Wednesday, November 16, 2011

Cease And Desist

The Visitor
And Democrats have made plenty of gaffes in the past, including President Obama, who once said he had visited 57 states. (NYT, 11/16/2011)


Gaffes happen. Just ask Gaffe Machine Joe Biden. Anyone in the public eye who is called upon regularly for spontaneous comment will occasionally slip-up. Most of the time miscues provide a quick laugh and do not reveal anything fundamental about a politician. As always, however, the state-controlled media seeks to define the worthiness for office of a Republican candidate on the basis of a single slip-up.
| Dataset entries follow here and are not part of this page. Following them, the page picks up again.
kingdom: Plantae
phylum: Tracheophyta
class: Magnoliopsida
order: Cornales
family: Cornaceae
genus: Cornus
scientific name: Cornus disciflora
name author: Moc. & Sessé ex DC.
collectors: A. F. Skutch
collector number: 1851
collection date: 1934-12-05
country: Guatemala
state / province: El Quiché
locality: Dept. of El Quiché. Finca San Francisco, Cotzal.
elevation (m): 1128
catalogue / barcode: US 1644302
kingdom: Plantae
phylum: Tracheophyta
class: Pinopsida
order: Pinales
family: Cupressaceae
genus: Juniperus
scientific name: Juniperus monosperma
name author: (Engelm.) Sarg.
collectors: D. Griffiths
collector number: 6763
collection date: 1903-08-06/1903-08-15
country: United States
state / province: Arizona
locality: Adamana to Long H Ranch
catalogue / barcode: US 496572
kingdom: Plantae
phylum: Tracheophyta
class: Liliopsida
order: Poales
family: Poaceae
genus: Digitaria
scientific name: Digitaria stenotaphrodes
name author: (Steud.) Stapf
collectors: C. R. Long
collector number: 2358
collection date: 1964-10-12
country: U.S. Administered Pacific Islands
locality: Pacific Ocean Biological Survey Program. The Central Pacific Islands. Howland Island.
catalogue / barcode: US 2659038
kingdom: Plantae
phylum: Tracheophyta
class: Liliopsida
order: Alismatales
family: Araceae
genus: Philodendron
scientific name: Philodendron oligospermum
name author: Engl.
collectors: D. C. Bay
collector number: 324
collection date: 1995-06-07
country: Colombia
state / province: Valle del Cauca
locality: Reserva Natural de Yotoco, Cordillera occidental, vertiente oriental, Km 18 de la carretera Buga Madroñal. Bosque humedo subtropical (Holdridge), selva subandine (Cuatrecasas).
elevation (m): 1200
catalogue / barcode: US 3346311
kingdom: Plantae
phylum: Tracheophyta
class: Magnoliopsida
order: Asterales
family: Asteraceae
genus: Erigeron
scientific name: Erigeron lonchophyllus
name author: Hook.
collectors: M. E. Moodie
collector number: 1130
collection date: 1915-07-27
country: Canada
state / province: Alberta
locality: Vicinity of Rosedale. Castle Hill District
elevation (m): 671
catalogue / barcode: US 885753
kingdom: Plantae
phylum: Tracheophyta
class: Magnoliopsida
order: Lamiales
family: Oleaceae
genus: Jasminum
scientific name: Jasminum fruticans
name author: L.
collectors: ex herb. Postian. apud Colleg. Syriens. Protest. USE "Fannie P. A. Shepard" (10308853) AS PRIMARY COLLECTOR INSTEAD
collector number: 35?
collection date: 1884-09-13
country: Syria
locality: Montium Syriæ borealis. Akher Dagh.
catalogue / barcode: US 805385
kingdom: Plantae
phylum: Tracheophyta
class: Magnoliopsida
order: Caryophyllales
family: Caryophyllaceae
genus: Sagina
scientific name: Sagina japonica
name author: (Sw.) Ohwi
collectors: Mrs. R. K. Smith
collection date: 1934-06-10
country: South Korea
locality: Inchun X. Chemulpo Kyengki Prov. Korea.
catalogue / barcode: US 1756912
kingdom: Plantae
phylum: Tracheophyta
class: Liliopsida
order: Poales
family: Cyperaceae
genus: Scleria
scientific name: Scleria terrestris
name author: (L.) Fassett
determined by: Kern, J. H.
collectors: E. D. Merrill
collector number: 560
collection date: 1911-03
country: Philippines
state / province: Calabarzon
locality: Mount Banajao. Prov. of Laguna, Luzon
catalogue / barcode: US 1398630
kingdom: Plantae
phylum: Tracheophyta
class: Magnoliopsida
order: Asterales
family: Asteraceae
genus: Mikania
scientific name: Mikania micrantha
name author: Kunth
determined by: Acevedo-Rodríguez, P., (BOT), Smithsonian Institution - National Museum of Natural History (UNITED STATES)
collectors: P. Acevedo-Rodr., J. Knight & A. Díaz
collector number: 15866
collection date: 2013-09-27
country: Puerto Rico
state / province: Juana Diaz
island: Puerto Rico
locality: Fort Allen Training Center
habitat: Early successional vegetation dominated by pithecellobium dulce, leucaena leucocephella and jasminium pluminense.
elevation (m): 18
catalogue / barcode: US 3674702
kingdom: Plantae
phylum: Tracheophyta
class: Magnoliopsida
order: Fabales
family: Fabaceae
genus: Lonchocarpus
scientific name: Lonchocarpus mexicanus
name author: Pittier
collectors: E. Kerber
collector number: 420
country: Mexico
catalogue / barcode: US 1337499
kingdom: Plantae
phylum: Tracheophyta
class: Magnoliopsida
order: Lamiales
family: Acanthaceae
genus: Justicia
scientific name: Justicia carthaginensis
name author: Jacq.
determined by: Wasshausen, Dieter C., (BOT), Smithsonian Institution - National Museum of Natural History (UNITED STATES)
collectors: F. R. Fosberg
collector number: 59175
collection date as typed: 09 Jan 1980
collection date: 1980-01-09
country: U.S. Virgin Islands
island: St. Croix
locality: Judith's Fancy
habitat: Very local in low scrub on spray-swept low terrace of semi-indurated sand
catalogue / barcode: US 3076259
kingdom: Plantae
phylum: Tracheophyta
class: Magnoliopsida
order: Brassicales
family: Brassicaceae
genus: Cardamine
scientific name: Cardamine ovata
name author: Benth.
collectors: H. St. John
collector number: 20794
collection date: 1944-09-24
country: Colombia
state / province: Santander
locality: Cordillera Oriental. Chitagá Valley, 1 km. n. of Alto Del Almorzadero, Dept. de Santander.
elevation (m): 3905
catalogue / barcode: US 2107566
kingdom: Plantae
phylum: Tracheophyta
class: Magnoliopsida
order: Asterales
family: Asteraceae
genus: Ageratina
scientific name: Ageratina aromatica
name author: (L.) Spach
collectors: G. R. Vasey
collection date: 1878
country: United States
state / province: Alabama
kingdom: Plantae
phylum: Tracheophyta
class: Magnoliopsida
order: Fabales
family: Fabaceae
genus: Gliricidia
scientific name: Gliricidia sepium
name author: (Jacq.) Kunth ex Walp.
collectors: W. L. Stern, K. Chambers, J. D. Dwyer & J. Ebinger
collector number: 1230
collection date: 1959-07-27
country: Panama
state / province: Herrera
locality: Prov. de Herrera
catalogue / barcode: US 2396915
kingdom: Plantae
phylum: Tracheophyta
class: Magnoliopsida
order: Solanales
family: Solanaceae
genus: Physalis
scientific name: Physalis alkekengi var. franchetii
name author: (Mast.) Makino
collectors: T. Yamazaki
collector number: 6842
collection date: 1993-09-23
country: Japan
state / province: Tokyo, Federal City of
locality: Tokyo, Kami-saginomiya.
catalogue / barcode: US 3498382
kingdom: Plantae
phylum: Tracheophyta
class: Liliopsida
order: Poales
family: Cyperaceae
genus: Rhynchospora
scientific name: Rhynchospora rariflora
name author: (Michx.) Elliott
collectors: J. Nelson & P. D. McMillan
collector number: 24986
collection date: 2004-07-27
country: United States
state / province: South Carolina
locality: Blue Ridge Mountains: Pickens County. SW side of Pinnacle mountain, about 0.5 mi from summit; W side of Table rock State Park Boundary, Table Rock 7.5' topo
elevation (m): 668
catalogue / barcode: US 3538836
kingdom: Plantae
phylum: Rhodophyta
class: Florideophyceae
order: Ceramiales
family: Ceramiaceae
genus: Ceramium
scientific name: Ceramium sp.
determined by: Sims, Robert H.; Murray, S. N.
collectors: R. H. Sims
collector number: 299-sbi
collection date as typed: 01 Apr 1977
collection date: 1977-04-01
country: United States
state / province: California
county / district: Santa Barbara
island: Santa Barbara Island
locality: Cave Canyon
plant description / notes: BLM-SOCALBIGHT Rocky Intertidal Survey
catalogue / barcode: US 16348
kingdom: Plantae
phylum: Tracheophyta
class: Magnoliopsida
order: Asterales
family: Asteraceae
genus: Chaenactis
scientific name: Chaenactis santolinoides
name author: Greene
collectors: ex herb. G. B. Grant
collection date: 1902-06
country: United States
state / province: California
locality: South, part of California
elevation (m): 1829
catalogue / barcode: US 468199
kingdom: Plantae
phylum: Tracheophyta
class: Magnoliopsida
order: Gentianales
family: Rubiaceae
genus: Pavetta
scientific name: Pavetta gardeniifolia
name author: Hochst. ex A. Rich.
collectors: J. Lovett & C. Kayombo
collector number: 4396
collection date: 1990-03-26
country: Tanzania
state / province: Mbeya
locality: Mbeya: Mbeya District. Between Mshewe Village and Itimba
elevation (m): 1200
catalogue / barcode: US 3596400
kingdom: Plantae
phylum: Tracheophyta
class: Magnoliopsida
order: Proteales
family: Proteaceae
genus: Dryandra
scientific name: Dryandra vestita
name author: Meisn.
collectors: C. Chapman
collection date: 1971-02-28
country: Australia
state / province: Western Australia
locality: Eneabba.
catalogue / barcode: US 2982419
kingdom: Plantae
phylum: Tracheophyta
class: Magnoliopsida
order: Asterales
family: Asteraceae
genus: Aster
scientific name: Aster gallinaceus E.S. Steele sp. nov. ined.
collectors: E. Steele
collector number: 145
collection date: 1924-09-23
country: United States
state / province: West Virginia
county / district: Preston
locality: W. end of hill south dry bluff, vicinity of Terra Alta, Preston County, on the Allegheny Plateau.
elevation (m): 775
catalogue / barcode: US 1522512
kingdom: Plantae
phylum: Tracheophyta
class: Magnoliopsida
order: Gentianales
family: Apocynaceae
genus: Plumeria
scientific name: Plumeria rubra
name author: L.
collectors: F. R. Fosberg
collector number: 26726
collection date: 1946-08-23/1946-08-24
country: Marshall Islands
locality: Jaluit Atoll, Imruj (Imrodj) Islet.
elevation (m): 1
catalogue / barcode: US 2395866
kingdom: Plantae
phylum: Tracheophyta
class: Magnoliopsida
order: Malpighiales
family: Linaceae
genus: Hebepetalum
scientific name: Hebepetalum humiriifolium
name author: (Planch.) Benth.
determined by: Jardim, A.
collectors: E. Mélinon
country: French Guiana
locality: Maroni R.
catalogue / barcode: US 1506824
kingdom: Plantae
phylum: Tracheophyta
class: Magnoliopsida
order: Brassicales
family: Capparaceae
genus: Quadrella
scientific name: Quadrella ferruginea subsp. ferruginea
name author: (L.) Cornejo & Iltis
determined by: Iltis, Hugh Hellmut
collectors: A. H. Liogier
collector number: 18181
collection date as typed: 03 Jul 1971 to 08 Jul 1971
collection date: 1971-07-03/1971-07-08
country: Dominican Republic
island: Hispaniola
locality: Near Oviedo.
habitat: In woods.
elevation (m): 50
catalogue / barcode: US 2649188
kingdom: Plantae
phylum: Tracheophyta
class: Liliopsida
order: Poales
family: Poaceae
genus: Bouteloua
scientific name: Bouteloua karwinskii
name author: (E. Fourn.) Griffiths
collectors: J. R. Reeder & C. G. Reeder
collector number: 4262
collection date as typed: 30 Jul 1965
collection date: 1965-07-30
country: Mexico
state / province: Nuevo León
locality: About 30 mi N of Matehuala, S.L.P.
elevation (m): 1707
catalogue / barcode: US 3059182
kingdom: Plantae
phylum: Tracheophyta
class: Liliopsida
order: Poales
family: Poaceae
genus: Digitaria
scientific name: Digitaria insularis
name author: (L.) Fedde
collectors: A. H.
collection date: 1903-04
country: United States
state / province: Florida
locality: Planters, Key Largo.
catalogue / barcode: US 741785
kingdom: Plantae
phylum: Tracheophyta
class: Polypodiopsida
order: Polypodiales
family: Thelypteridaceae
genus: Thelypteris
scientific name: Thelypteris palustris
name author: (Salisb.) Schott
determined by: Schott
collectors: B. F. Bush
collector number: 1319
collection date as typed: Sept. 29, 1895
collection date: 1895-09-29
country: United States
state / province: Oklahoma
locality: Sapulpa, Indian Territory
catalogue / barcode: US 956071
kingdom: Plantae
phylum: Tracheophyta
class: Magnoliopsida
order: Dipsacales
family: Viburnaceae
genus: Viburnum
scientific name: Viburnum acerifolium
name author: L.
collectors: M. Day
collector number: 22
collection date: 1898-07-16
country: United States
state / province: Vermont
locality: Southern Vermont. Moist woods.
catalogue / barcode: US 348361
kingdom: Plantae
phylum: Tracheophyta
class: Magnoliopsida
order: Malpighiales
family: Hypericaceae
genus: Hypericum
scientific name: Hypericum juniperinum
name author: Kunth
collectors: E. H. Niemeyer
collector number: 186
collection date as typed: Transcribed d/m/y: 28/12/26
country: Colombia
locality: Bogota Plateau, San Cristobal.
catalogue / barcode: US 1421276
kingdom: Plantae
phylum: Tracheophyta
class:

Hence we have been subjected to virtually nonstop "gaffe watch." Obama's "57 states" comment was virtually ignored until now, when in a belated attempt at fairness, the Times mentions it.
  
The Battler
As Barack Obama battled Hillary Rodham Clinton over health care during the Democratic presidential primaries of 2008, he was adamant about one thing: Americans, he insisted, should not be required to buy health insurance.... Polls show the mandate is by far the most unpopular provision of the 2010 bill, and now Mr. Obama, who ultimately embraced the idea, is in the awkward position of defending something he once rejected. (NYT, 11/16/2011)


Now they tell us? Does this make Obama a flip-flopper or is that term reserved for Mitt Romney?


Assertions
The Post writes that supporters of enhanced interrogation “have asserted that waterboarding led to important intelligence gains. It is not clear this is true.”  Yes it is.  In response to a direct question about the role of enhanced interrogation in the bin Laden operation, then-CIA Director Leon Panetta confirmed that, “Obviously there was, there was some valuable intelligence that was derived through those kind of interrogations.” His immediate predecessor, Mike Hayden, was even more explicit, declaring, “Let the record show that when I was first briefed in 2007 about the brightening prospect of pursuing bin Laden through his courier network, a crucial component of the briefing was information provided by three CIA detainees, all of whom had been subjected to some form of enhanced interrogation.”  (Marc Thiessen, Washington Post, 11/15/2011)


The state-controlled media revives the dormant waterboarding issue expressly for the purpose of trying to make Republican candidates look bad. Good for most of them for standing up. And good for Thiessen for reminding the Washington Post that waterboarding is what got bin Laden; the event which the very same press will point to during the campaign season as proof of Obama's foreign policy competence. Can't have it both ways folks!